Harvey’s brow furrowed again. ‘I suppose,’ he said, ‘if the effects in each of the two strata were the same as they were in the trial as a whole then it would make no difference.’

 

‘Excellent, Harvey,’ I said, ‘you are absolutely right. But if the first condition does not apply so that numbers given active treatment and placebo are unbalanced within strata as a whole but balanced for the trial as a whole but the within stratum mean differences are the same as the overall difference then this implies that the demographic covariate has no effect on outcome.’

 

‘You lost me there somewhere, Guernsey. However, are you trying to say in that convoluted way of yours that if a covariate is not prognostic we don’t need to adjust for it. If so, why didn’t you say so.

 

‘Yes, I was trying to say that, Harvey. So it boils down to this. If you adjust for things because they are predictive of outcome, that’s the analysis of covariance strategy but if you adjust for the probability of assignment to active treatment (as opposed to placebo) as a function of the covariates, then that’s the proclivity score approach.’

 

‘OK. But I can’t see what your objection to this proclivity thing is in that case. Surely you don’t need to adjust for something that is perfectly balanced.’

 

‘Well, imagine we have a placebo-controlled parallel group design in which we think there will be a great difference between centres and we can only have two patients per centre. How would you design this?’

 

‘Well I would have one patient per centre randomised to active treatment and one to placebo.’

 

‘Good choice, Harvey.
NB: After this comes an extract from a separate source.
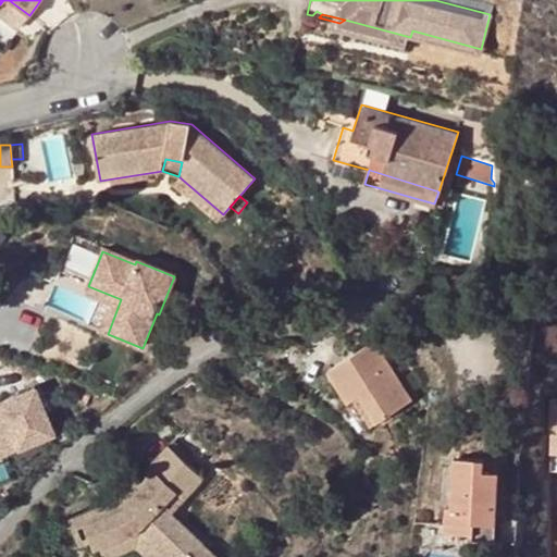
[(121,299),(88,286),(86,294),(111,305),(100,331),(108,334),(121,299)]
Now we agree that every patient has a fifty percent chance of getting active treatment or placebo. So that means that there is a single value of the proclivity score of 50% for everybody and that we can analyse patients in a single stratum.’

 

‘Well, hang on a minute Guernsey, I thought you said that there was an important difference between centres and I remember you showing me that when that is the case it makes a big difference if you put centre in the model. In fact, haven’t we got a matched pair design?’

 

‘My point exactly. However, there is nothing in the proclivity score approach that requires us to put centre in the model because centre does not affect the probability of assignment. On the other hand centre does affect outcome and therefore it has to be in the model from the ANCOVA point of view.’

 

‘I begin to see your point but I think that there is something wrong. I’ll report back.’

 

He was as good as his word.

 

‘It seems that we were talking at cross-purposes, Guernsey. This proclivity score you were mentioning (can’t think where you got the name) must be something quite different. It was the propensity score I was talking about and I have it on very good authority that it is a brilliant approach to dealing with demographics.’